When he spotted me with the team, that grim smirk I remember so damn well grew on his lips like poison.

And that was enough for me to stand up and go up to him, addressing the man I haven't seen in years because he left my mother and I like trash. The first words that left his filthy mouth were insults and frankly, I don't know what I should have expected.

Maybe something along the lines of Hi son, good to see you. But fuck this... he did quite the opposite with his poisonous words.

He is a terrible human being, undeserved to be on this planet. Hitting him, lashing out my anger on him like he did with me was the best release I could ever find. And I wanted to do it again and again until I couldn't feel anymore. But then, I heard her voice.

Her trembling voice, filled with fear and worry, and I just knew that I had to stop if I wanted a chance to keep her along my side. And right now it's all I crave.

But look where we are now. I fucking hurt her. Her hand is bleeding, a deep cut splitting her skin open to let the red liquid spill.
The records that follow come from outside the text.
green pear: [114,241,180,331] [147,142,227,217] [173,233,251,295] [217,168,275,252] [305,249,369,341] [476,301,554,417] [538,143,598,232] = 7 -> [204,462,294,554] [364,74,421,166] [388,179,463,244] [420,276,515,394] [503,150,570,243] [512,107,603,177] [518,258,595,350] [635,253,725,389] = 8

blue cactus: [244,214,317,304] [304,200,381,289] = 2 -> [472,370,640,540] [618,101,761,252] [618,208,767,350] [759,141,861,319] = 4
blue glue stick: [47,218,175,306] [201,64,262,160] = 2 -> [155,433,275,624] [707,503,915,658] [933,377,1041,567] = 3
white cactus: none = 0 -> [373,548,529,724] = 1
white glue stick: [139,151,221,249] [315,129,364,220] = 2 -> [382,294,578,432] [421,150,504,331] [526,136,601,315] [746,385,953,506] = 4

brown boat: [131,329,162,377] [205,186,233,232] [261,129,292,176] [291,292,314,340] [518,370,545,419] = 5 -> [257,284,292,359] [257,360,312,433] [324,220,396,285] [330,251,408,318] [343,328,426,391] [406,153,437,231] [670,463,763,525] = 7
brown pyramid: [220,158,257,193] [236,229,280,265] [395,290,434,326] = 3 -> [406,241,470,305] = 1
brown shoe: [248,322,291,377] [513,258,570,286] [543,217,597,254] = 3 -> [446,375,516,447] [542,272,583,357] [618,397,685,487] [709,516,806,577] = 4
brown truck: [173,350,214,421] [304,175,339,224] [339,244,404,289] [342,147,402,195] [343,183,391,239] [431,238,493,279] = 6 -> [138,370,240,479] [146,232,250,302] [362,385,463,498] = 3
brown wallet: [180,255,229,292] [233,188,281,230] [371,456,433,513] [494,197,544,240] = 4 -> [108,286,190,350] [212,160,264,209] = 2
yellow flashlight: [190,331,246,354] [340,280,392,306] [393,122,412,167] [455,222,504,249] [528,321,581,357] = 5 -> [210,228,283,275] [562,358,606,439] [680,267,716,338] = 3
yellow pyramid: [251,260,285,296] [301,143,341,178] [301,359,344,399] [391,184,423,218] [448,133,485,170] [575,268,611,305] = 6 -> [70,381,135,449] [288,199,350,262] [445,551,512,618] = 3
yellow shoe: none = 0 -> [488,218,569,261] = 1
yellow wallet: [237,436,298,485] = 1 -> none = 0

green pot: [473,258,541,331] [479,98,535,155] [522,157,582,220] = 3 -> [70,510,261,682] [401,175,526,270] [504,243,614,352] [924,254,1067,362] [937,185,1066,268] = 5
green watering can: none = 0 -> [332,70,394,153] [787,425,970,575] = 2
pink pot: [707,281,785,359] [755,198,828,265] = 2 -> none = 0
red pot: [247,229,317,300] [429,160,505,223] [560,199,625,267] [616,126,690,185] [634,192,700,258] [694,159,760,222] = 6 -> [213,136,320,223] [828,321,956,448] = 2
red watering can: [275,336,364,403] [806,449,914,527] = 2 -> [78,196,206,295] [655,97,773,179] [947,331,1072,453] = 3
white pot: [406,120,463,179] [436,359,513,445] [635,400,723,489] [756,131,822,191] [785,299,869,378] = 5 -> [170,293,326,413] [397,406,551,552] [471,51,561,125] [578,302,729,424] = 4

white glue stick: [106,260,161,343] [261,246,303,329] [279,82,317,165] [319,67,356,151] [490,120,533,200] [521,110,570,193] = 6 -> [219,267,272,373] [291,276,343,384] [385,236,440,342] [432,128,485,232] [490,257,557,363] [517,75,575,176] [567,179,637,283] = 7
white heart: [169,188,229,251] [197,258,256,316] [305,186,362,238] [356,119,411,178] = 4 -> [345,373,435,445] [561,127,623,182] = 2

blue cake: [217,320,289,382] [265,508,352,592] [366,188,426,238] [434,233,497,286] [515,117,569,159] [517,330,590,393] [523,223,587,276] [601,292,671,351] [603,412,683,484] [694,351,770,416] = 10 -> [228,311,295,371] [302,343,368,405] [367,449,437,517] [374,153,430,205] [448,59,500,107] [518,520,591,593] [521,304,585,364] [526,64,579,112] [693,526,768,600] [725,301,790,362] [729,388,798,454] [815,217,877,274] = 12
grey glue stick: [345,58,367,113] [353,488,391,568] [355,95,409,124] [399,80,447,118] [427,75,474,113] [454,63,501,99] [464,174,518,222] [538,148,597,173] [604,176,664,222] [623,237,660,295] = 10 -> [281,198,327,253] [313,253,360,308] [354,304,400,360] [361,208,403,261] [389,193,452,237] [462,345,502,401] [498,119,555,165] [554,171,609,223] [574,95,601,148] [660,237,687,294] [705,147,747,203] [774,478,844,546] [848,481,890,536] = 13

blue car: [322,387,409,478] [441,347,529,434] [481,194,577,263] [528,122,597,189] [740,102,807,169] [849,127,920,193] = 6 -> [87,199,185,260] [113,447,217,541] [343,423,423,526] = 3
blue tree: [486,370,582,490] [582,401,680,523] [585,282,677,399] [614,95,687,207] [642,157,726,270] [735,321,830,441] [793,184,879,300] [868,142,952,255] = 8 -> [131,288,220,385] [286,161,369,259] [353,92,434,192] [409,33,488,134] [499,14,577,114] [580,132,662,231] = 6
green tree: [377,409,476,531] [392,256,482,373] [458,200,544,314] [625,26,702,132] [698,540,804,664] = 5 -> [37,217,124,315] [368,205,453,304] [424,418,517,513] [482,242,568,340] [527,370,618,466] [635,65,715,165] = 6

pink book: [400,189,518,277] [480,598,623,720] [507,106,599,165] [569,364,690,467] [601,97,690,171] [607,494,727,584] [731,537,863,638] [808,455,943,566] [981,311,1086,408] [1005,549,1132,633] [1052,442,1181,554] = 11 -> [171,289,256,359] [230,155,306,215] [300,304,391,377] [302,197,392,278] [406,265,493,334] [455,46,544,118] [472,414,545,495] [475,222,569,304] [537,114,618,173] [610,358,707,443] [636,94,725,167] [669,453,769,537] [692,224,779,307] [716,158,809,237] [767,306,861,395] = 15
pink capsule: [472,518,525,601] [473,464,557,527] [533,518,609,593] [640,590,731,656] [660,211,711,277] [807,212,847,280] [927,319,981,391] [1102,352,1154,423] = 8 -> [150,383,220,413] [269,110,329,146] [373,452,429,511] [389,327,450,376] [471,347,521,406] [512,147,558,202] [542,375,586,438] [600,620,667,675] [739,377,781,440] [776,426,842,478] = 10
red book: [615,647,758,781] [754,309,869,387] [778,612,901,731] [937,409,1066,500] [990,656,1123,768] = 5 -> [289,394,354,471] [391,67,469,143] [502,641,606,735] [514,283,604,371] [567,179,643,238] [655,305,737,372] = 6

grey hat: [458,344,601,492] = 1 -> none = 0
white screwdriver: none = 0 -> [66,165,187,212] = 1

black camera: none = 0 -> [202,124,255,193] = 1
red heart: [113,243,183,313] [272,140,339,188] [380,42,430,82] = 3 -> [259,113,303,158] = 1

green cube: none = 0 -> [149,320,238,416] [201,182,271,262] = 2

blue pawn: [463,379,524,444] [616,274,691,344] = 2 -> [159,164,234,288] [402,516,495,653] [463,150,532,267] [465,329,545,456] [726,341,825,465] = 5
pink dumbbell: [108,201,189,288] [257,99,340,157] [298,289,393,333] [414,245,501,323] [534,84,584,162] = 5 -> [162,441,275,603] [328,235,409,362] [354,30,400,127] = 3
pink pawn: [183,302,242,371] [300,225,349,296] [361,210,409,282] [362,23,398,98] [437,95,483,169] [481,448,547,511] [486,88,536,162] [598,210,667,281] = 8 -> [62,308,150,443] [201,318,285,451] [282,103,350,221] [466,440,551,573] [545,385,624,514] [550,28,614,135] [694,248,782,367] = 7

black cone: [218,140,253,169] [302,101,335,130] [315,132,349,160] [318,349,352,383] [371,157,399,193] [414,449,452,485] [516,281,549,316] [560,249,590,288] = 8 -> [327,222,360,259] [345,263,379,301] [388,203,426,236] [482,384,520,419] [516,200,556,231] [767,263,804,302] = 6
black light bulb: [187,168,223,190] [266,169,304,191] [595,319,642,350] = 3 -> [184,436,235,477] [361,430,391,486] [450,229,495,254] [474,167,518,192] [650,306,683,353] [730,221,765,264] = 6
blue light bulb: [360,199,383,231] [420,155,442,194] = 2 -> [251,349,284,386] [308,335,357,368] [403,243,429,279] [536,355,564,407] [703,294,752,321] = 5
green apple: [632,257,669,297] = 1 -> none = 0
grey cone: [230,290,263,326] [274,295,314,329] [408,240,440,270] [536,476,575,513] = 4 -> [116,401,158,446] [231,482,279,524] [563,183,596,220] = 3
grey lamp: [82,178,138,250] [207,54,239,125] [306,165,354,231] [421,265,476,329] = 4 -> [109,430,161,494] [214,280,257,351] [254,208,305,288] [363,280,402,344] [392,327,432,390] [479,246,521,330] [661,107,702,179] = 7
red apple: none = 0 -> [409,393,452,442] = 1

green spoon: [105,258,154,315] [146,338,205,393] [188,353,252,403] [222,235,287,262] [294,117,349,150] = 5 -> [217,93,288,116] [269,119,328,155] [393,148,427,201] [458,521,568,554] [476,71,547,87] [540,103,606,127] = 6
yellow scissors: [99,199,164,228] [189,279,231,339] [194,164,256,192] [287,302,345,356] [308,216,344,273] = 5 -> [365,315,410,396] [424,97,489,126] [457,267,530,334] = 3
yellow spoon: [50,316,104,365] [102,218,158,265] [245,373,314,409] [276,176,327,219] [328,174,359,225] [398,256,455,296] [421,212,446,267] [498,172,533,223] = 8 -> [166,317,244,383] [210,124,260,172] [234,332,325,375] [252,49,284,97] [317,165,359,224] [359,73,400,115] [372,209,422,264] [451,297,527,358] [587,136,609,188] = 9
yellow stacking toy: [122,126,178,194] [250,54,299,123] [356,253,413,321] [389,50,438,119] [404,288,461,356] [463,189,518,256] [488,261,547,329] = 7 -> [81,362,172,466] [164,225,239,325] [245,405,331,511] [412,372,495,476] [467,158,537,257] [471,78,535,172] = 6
All I could do in that split second I saw her injury, is rip off a piece of fabric from my shirt to wrap it around her wound. I couldn't say a single word, to express how disgusted I am by myself to it happen.

I fucking promised her I wouldn't let her get hurt.

"It's okay Ari," She whispers, gently taking my trembling hands into hers to place a kiss on them. So freaking perfect and gentle, the complete opposite of me which frightens me even more. Because I know I am going to taint her. Taint her soul in darkness if I keep her anywhere near me.

I couldn't possibly live with myself if that prophecy becomes reality. So I force myself to start the car again, after I am sure her wound is safe from any possible infection and free from pieces of glass, and drive to get her home.

And away from me.

Silent and tense, I bring her to her flat, ignoring her pleas to communicate with her and make her understand what is in my head. But the guilt of having her injured on my behalf eats me up from the inside, forcing me to get away from her as soon as I can. Get away from my princess.